Get a CSV dict writer instance open for writing.

Returns a tuple (<writer>, <outfile>) where <writer> is a csv.DictWriter instance and outfile is the real file which is written to. The latter is important when writing to StringIO and can normally be ignored otherwise.

The returned file will already be filled with the header row.

Please note that if you give a filepath, the returned outfile is open for writing only and you might have to close it before reopening it for reading.

get_filtered(site, **kw)[source]

Get datasets to export filtered by keyword arguments. Returns an iterable.

get_selected(site, selected)[source]

Get datasets to export for selected items specified by a list of identifiers. Returns an iterable.

mangle_value(value, name, context=None)[source]

Hook for mangling values in derived classes.

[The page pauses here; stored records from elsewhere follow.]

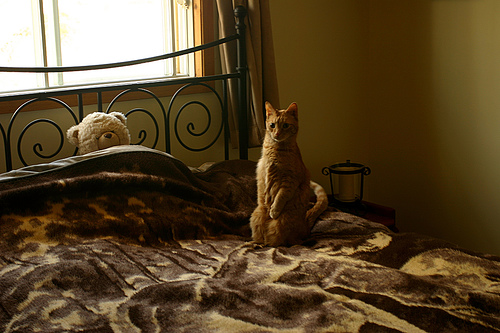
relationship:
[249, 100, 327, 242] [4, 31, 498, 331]
cat on bed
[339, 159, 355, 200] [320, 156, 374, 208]
candle in basin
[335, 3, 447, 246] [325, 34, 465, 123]
shadow on wall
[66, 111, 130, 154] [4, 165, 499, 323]
teddy bear under covers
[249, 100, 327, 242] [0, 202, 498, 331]
cat on bed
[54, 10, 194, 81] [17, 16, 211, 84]
sun in window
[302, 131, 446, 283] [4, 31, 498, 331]
table on right of bed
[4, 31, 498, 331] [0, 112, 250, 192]
bed has bed edge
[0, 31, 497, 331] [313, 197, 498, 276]
bed has bed edge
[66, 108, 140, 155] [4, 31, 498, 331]
teddy bear in bed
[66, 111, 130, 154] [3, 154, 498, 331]
teddy bear under covers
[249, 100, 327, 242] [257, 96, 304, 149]
cat has head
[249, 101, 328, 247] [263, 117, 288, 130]
cat has eyes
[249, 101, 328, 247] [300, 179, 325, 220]
cat has tail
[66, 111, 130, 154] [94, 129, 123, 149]
teddy bear has face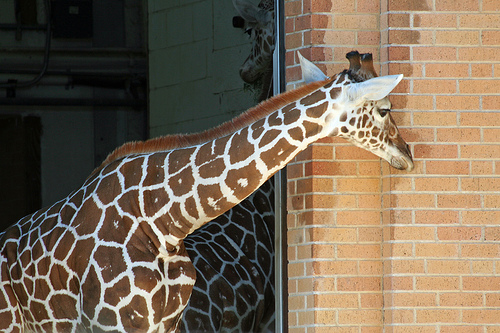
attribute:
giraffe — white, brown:
[37, 32, 427, 326]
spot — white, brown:
[282, 102, 299, 126]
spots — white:
[234, 176, 246, 189]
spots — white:
[202, 190, 219, 210]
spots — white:
[173, 176, 186, 187]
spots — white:
[105, 215, 125, 235]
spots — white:
[126, 308, 149, 322]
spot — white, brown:
[258, 114, 293, 138]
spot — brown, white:
[287, 122, 304, 144]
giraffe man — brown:
[66, 72, 338, 184]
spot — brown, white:
[194, 147, 222, 180]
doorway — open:
[1, 0, 283, 331]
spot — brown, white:
[299, 90, 324, 107]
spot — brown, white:
[257, 137, 298, 167]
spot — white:
[193, 181, 235, 216]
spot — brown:
[195, 134, 228, 161]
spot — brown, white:
[163, 163, 198, 196]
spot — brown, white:
[141, 145, 169, 187]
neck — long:
[151, 96, 311, 238]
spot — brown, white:
[224, 160, 262, 199]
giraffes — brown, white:
[2, 62, 396, 321]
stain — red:
[284, 6, 344, 236]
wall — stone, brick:
[281, 3, 498, 328]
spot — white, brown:
[163, 147, 194, 168]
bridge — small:
[107, 95, 151, 111]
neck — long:
[108, 129, 259, 188]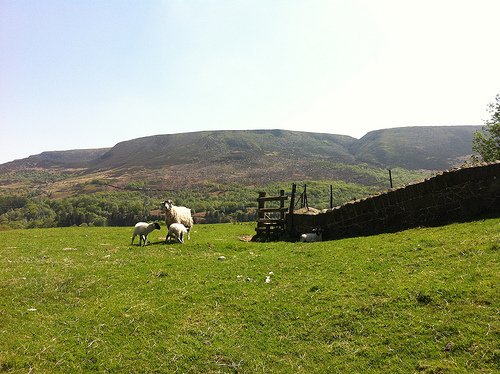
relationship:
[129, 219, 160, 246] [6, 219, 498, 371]
sheep on prairie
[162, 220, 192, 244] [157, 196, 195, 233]
lamb near sheep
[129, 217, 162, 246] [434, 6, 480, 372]
lamb face right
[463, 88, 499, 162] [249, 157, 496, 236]
tree inside a fence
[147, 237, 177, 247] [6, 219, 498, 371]
shadow cast green grass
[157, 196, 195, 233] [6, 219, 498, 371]
sheep on field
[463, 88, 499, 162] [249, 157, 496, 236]
tree on gate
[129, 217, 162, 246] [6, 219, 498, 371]
lamb on field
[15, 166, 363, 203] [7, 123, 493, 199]
bushes by hill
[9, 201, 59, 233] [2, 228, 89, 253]
bush on ground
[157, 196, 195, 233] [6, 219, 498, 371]
sheep standing in field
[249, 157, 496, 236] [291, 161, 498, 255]
wall made of rocks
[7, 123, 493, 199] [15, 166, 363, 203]
mountains covered with trees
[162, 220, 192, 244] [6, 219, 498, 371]
sheep sitting on ground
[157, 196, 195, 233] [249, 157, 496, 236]
sheep next to wall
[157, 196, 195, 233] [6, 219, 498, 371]
sheep in a field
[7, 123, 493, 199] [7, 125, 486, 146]
hills on horizon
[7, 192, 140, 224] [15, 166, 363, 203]
tree in valley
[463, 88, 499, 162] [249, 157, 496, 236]
tree behind wall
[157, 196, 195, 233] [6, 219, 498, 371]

title = 'Override this title'

The title under which this exporter will be displayed (if registered as a utility)

write_item(obj, writer)[source]

Write a row extracted from obj into CSV file using writer.

class waeup.kofa.utils.batching.VirtualExportJobContainer[source]

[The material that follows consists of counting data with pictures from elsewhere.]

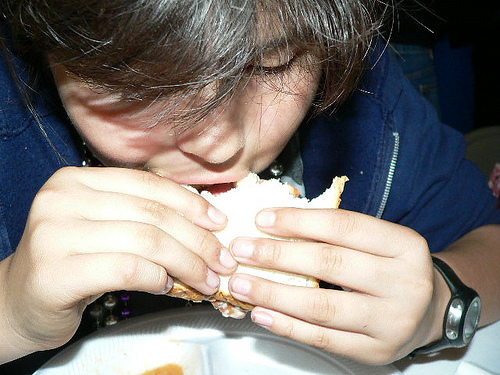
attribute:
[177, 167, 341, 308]
bread — white, half-eaten, partially eaten, here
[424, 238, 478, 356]
watch — here, black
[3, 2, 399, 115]
hair — black, brown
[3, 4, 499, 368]
person — here, light skinned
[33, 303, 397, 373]
plate — white, circular, styrofoam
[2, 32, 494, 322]
sweater — blue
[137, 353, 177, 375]
stain — brown, from bread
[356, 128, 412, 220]
zipper — silver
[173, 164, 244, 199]
mouth — open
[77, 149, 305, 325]
beads — silver, purple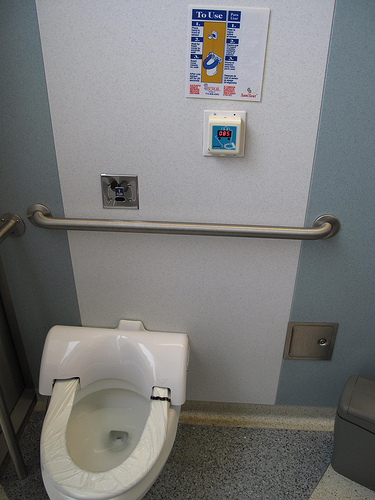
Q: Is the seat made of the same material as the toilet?
A: Yes, both the seat and the toilet are made of plastic.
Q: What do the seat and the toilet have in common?
A: The material, both the seat and the toilet are plastic.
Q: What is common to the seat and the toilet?
A: The material, both the seat and the toilet are plastic.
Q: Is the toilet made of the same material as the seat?
A: Yes, both the toilet and the seat are made of plastic.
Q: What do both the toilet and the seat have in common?
A: The material, both the toilet and the seat are plastic.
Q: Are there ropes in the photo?
A: No, there are no ropes.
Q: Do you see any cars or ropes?
A: No, there are no ropes or cars.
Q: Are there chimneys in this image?
A: No, there are no chimneys.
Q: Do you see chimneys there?
A: No, there are no chimneys.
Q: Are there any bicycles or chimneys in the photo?
A: No, there are no chimneys or bicycles.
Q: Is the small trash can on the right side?
A: Yes, the trash bin is on the right of the image.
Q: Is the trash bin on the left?
A: No, the trash bin is on the right of the image.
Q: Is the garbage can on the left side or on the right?
A: The garbage can is on the right of the image.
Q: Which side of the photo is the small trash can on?
A: The garbage can is on the right of the image.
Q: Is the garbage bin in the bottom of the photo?
A: Yes, the garbage bin is in the bottom of the image.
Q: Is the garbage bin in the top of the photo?
A: No, the garbage bin is in the bottom of the image.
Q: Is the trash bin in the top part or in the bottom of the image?
A: The trash bin is in the bottom of the image.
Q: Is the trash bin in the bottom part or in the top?
A: The trash bin is in the bottom of the image.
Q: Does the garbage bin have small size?
A: Yes, the garbage bin is small.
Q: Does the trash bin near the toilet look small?
A: Yes, the trash bin is small.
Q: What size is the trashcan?
A: The trashcan is small.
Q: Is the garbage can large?
A: No, the garbage can is small.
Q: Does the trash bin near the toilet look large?
A: No, the trash can is small.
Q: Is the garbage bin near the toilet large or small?
A: The garbage can is small.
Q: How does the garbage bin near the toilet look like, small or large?
A: The garbage can is small.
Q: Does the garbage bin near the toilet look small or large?
A: The garbage can is small.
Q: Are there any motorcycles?
A: No, there are no motorcycles.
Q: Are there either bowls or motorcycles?
A: No, there are no motorcycles or bowls.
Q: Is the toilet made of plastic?
A: Yes, the toilet is made of plastic.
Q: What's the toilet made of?
A: The toilet is made of plastic.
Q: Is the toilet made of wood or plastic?
A: The toilet is made of plastic.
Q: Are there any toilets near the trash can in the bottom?
A: Yes, there is a toilet near the trash bin.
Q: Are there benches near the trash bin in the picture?
A: No, there is a toilet near the trash bin.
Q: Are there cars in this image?
A: No, there are no cars.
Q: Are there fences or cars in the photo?
A: No, there are no cars or fences.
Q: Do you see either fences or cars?
A: No, there are no cars or fences.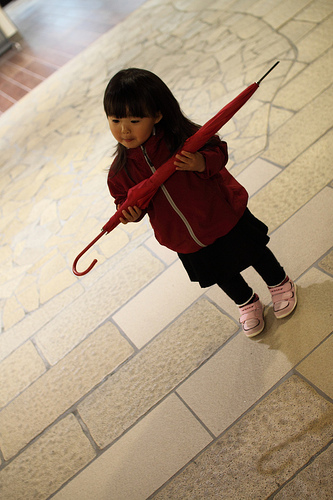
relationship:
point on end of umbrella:
[253, 56, 280, 87] [71, 60, 280, 280]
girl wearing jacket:
[101, 62, 300, 345] [106, 125, 250, 255]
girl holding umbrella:
[101, 62, 300, 345] [71, 60, 280, 280]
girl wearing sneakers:
[101, 62, 300, 345] [236, 281, 298, 339]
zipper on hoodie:
[141, 144, 206, 253] [106, 125, 250, 255]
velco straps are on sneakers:
[267, 284, 293, 304] [236, 281, 298, 339]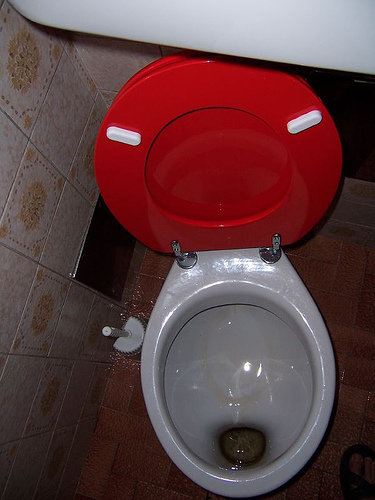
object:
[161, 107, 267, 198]
red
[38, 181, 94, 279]
ceramic tile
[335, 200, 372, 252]
floor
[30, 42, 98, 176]
tile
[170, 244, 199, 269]
hinge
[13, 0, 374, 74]
top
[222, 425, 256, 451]
water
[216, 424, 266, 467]
hole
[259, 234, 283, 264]
hinge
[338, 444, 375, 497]
sandals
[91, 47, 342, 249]
lid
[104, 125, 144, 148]
white stopper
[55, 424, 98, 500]
tile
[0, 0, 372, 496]
restroom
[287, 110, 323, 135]
stopper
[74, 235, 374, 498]
tiles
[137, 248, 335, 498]
bowl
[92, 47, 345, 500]
toilet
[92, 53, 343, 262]
toilet seat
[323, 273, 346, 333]
floor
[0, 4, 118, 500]
wall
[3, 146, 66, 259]
brown tile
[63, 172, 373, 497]
ground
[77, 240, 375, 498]
linoleum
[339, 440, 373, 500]
floor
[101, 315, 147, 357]
brush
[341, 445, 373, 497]
foot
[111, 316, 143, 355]
holder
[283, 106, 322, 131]
piece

Bases: waeup.kofa.utils.batching.ExportJobContainer

A virtual export job container.

Virtual ExportJobContainers can be used as a mixin just like real ExportJobContainer.

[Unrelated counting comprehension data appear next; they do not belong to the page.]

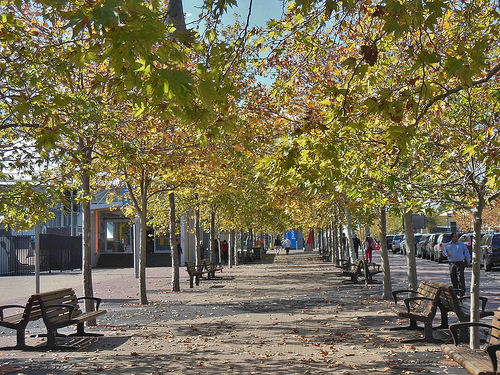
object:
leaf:
[144, 67, 187, 106]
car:
[416, 235, 430, 259]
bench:
[361, 259, 385, 284]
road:
[349, 244, 499, 316]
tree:
[349, 1, 405, 304]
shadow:
[424, 271, 499, 300]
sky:
[195, 2, 350, 96]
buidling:
[1, 164, 196, 269]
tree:
[121, 34, 167, 305]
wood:
[35, 287, 107, 324]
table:
[254, 245, 264, 260]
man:
[442, 233, 473, 292]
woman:
[361, 235, 379, 262]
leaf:
[360, 294, 371, 306]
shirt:
[221, 243, 230, 253]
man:
[351, 233, 361, 257]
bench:
[338, 259, 364, 286]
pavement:
[84, 252, 463, 374]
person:
[283, 237, 293, 256]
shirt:
[440, 240, 470, 263]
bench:
[185, 261, 208, 288]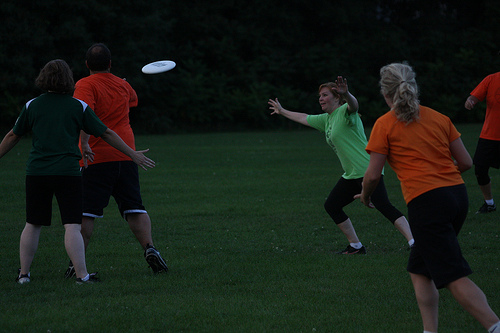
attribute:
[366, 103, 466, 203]
shirt — orange, short sleeved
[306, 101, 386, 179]
shirt — green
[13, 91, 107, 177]
shirt — dark green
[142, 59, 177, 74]
frisbee — white, plastic, flying, mid air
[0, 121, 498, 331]
grass — green, short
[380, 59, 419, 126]
hair — blonde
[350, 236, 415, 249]
socks — white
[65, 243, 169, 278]
shoes — black, white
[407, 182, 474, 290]
shorts — black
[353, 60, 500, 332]
lady — blonde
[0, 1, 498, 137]
trees — green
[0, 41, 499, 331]
people — playing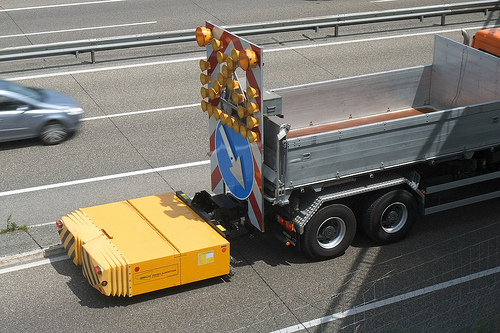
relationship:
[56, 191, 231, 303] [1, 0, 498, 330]
electronic sign on ground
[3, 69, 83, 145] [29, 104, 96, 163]
car has tire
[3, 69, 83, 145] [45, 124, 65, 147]
car has rim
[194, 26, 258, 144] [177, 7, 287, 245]
light on sign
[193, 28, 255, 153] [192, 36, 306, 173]
light on sign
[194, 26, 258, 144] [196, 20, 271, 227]
light on sign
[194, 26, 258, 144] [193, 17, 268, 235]
light on sign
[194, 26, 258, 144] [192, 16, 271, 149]
light on sign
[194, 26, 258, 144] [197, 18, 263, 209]
light on sign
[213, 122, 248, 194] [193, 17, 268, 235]
arrow on sign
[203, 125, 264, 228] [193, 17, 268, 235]
stripes are on sign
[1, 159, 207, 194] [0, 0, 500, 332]
line on road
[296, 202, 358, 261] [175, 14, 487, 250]
back tire are on back of truck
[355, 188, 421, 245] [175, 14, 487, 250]
back tire are on back of truck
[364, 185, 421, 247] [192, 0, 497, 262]
back tire on truck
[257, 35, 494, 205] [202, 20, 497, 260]
bed on truck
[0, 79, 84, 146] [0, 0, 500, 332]
car on road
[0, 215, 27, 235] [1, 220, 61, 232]
grass on line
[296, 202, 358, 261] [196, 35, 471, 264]
back tire of truck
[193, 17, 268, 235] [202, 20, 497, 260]
sign on back of truck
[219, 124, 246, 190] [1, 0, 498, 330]
arrow pointing to ground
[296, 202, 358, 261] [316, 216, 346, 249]
back tire on rim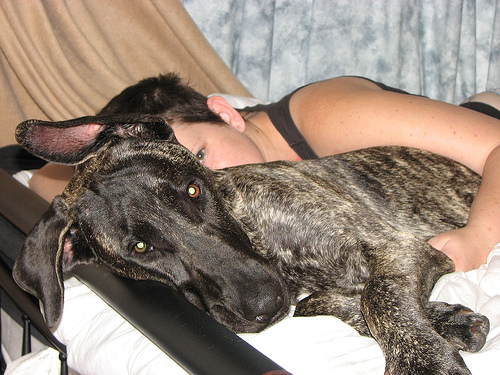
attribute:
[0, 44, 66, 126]
drape — brown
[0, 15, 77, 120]
drape — brown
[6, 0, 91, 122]
drape — brown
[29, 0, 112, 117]
drape — brown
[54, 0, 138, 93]
drape — brown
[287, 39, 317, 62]
drapes — marbled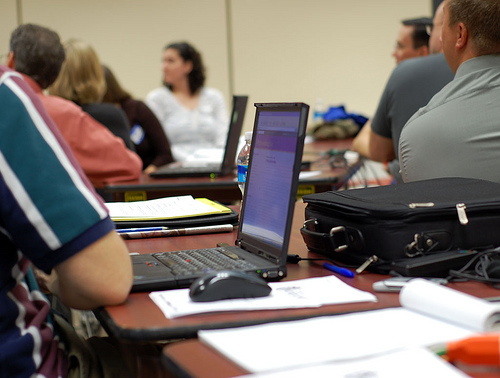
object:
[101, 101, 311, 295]
computer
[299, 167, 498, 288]
bag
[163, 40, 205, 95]
hair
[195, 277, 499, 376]
note pad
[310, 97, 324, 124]
bottle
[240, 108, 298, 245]
screen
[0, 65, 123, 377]
shirt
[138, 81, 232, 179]
shirt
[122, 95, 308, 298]
laptop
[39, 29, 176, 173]
woman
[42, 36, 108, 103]
hair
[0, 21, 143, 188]
man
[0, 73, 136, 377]
man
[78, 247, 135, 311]
elbow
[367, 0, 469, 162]
man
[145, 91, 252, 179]
laptop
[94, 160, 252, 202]
table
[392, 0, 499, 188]
person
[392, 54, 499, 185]
shirt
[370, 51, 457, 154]
shirt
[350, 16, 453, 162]
person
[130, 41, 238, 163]
woman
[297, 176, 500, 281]
case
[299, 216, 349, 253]
handle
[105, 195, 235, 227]
paper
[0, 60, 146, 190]
shirt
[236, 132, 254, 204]
bottle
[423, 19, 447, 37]
glasses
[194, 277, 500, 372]
paper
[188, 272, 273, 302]
computer mouse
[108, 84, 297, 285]
laptop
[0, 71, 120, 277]
shirt sleeve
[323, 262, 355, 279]
ink pen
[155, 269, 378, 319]
paper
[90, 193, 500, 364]
desk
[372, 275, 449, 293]
cell phone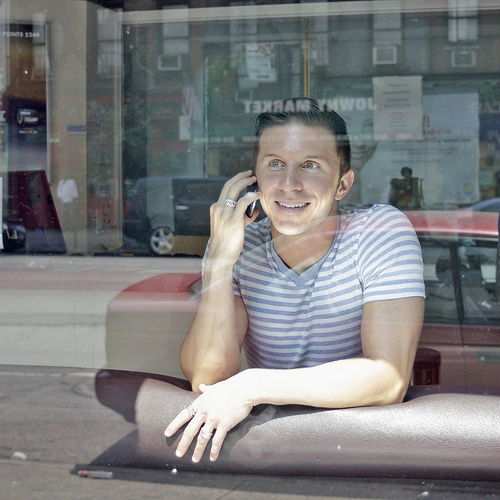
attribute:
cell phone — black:
[233, 166, 265, 223]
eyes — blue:
[260, 156, 319, 174]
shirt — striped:
[239, 221, 405, 353]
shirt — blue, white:
[245, 249, 393, 352]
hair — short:
[338, 118, 350, 149]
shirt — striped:
[244, 206, 419, 378]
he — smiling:
[177, 89, 393, 429]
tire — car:
[143, 225, 190, 258]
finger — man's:
[223, 165, 243, 195]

They retrieve and store data in the site-wide ExportJobContainer.

Functionality is currently entirely as for regular ExportJobContainers, except that data is stored elsewhere.

VirtualExportJobContainers need a registered IExportContainerFinder utility to find a suitable container for storing data.

__doc__ = 'A virtual export job container.\n\n Virtual ExportJobContainers can be used as a mixin just like real\n ExportJobContainer.\n\n They retrieve and store data in the site-wide ExportJobContainer.\n\n Functionality is currently entirely as for regular\n ExportJobContainers, except that data is stored elsewhere.\n\n VirtualExportJobContainers need a registered\n IExportContainerFinder utility to find a suitable container for\n storing data.\n '
__implemented__ = <implementedBy waeup.kofa.utils.batching.VirtualExportJobContainer>
__module__ = 'waeup.kofa.utils.batching'
__provides__

Special descriptor for class __provides__

The descriptor caches the implementedBy info, so that we can get declarations for objects without instance-specific interfaces a bit quicker.

For example:

>>> from zope.interface import Interface
>>> class IFooFactory(Interface):
...     pass
>>> class IFoo(Interface):
...     pass
>>> class C(object):
...     implements(IFoo)
...     classProvides(IFooFactory)
>>> [i.getName() for i in C.__provides__]
['IFooFactory']
>>> [i.getName() for i in C().__provides__]
['IFoo']
_site_container
logger
running_exports

Exports stored in the site-wide exports container.

waeup.kofa.utils.batching.export_job(site, exporter_name, **kw)[source]

Export all entries delivered by exporter and store it in a temp file.

site gives the site to search. It will be passed to the exporter and also be set as ‘current site’ as the function is used in asynchronous jobs which run in their own threads and have no site set initially. Therefore site must also be a valid value for use with zope.component.hooks.setSite().

exporter_name is the utility name under which the desired exporter was registered with the ZCA.

The resulting CSV file will be stored in a new temporary directory (using tempfile.mkdtemp()). It will be named after the exporter used with .csv filename extension.

Returns the path to the created CSV file.

Note

It is the callers responsibility to clean up the used file and its parent directory.